Swimwear brand Summersalt, based in St. Louis, is an example of a company that’s been able to strike this balance of echoing the fresh look and feel of its coastal brand counterparts, while also keeping in mind a broader consumer demographic.
“How many beaches are there in St. Louis? That might be your first reaction,” says Gutwein. But it has had mass appeal, something the brand puts down to its focus on inclusivity. Between 2020 and 2021, the brand says its business grew 800%.
For brands based between the coasts, the main challenge is to figure out how to gain momentum without the networking flywheel that comes with being based within an established ecosystem.
Dianna Allen, the founder of St. Louis candle brand TERRA has been running her business since 2019, but she says “where I’m based, there isn’t a huge community centered around selling online.”

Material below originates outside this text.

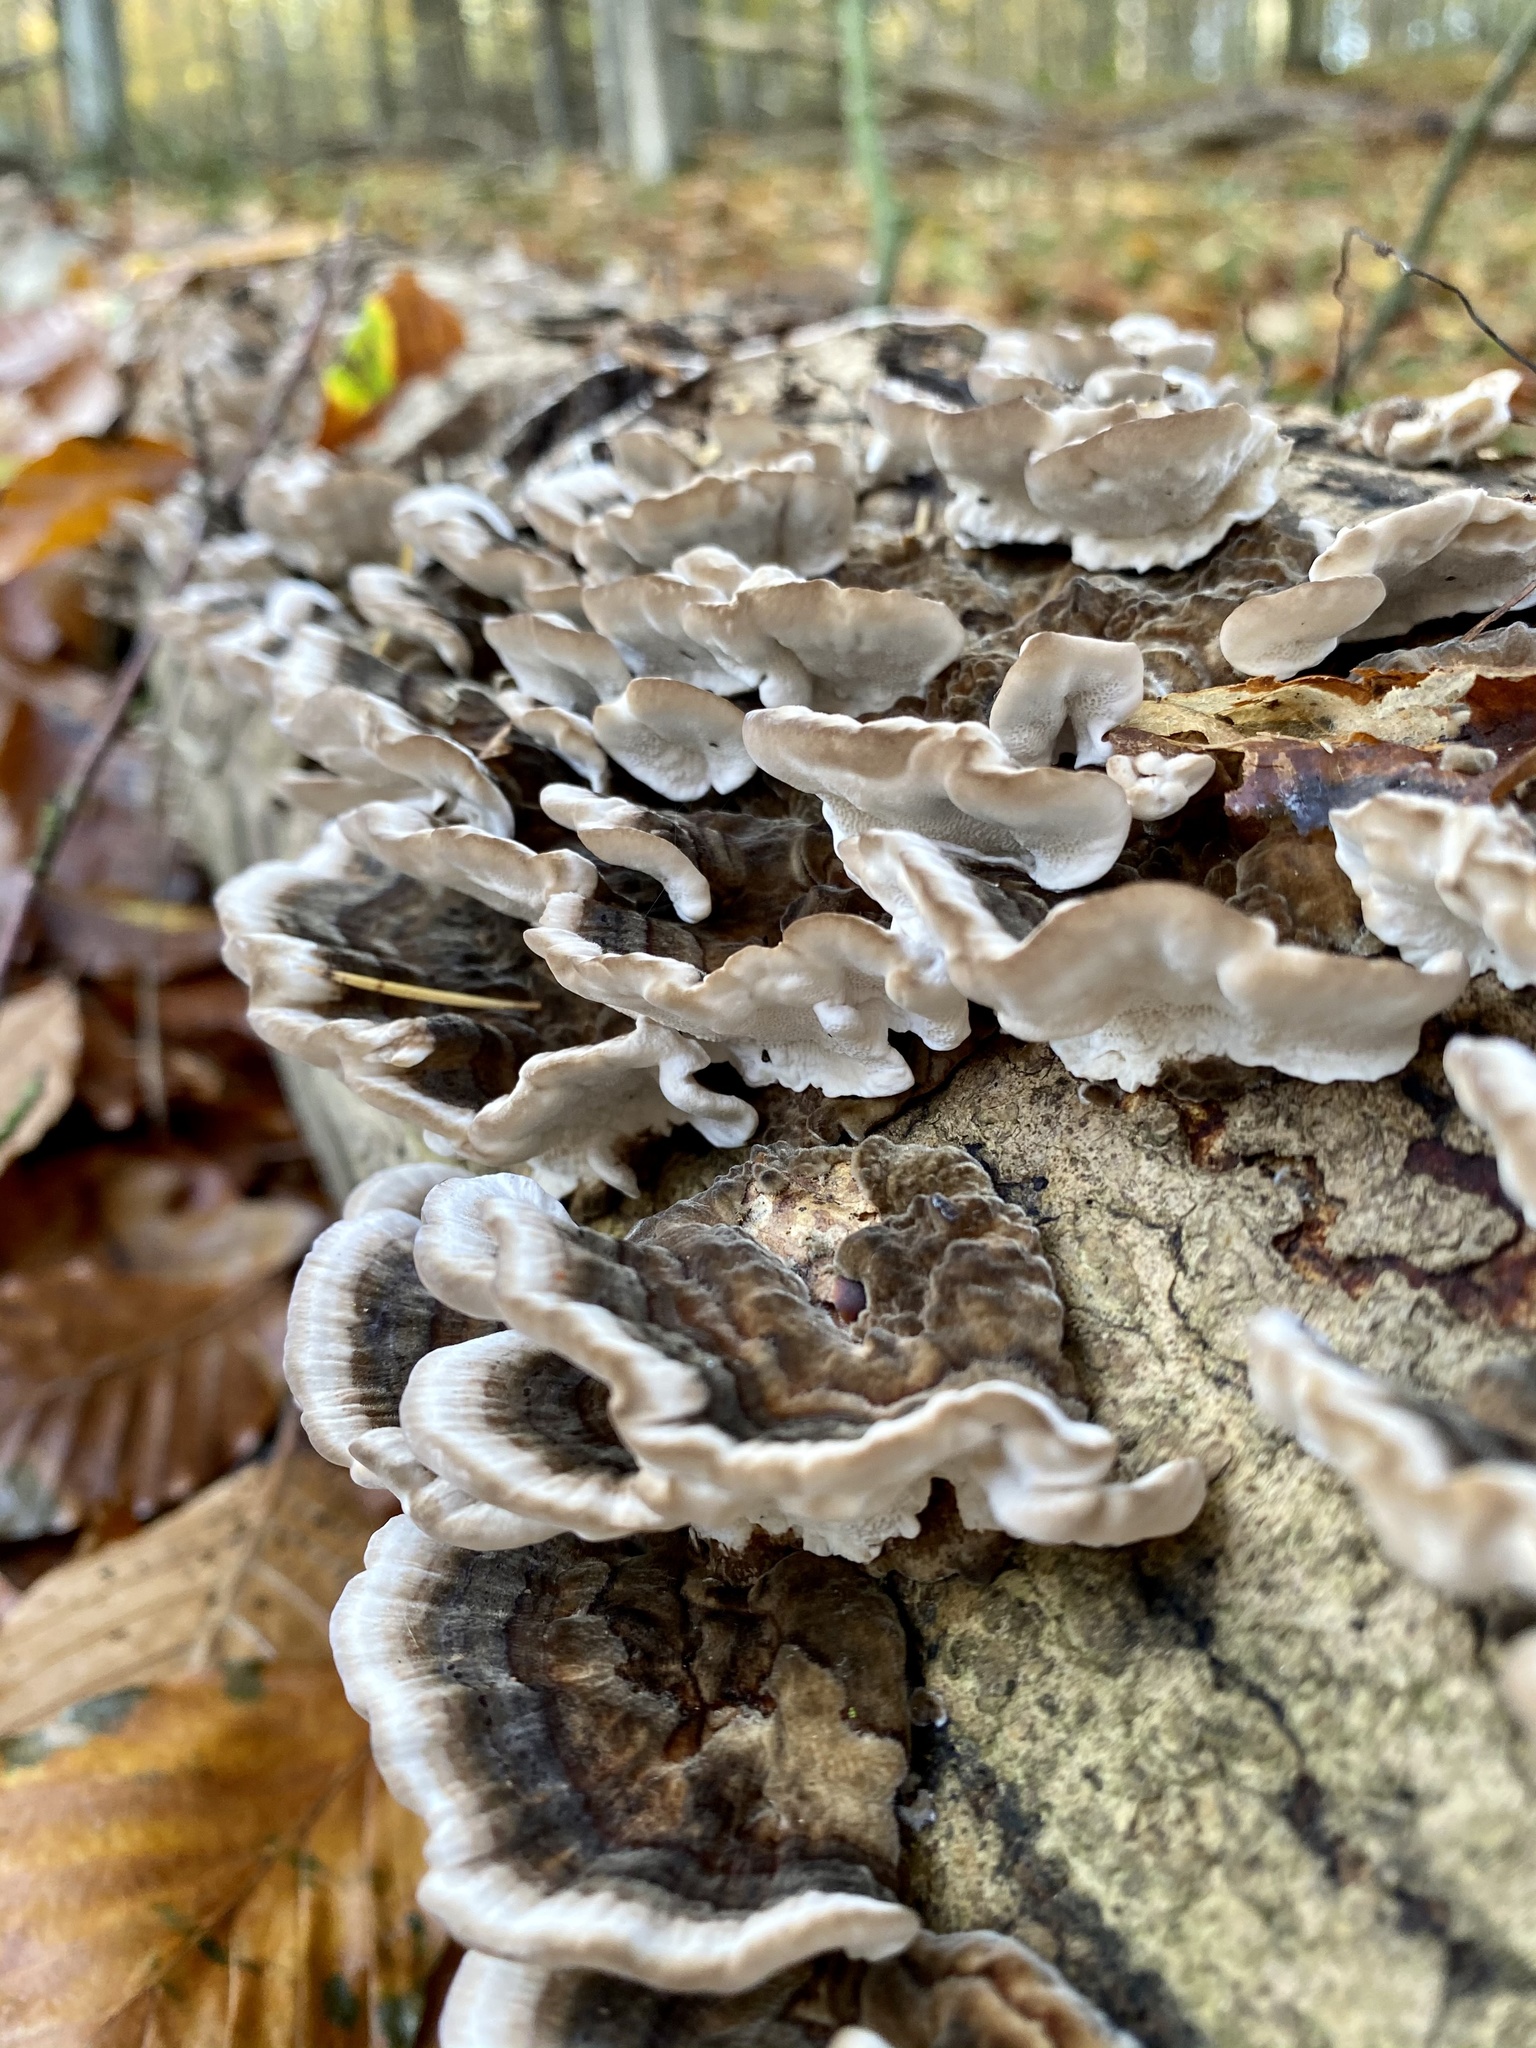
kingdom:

“[It was] more so brick-and-mortar, farmer’s markets. It wasn’t really until the pandemic that everything made that switch,” she adds. For the brand’s next step, she is hoping to establish a retail presence in Austin, adding that cities like New York and Los Angeles are currently way down on the priority list. “With smaller cities, I feel like even as an outsider it’s easier to integrate and find space for your brand.”
“With running a startup, so much of fundraising is really networking,” says Ali Rose VanOverbeke, the founder of Flint-based glasses brand Genusee, who moved from New York to set up her business in Michigan after a successful crowdfunding campaign. “I’ve noticed being away from those coasts, that unless you’re talking on the phone or doing emails consistently, you’re not always top of mind.”
Brands do have an opportunity to build out their own networks. Genusee has built its own manufacturing facility in Flint, and VanOverbeke says that the majority of the brand’s supply chain is located within a 188 mile radius. Rebundle, which makes plant-based braiding hair, raised $1.4 million in January in order to build its own local manufacturing facility.
The advent of remote working may encourage other brands to actively tap into the talent pool outside of their bubbles, to get a better idea of what consumers want. Matt Mullenax, the founder of men’s skincare brand Huron, says it’s easy to “get caught in this echo chamber of New York-centric brands.”
The company, while based in New York, says its fulfillment team is based in Ohio. It has also just hired a new vice president of marketing, who will is also be based in the state. “I was ecstatic that he was in a market that is really big for us. It’s like having additional boots on the ground,” says Mullenax, who is also originally from Ohio.
“New York is a microcosm,” he says. “And over time, there’s an interesting equation that exists between brand aesthetic, price point and brand copy and speak. That can either transcend and have a broader appeal, or resonate with someone who is more part of a New York or San Francisco community.”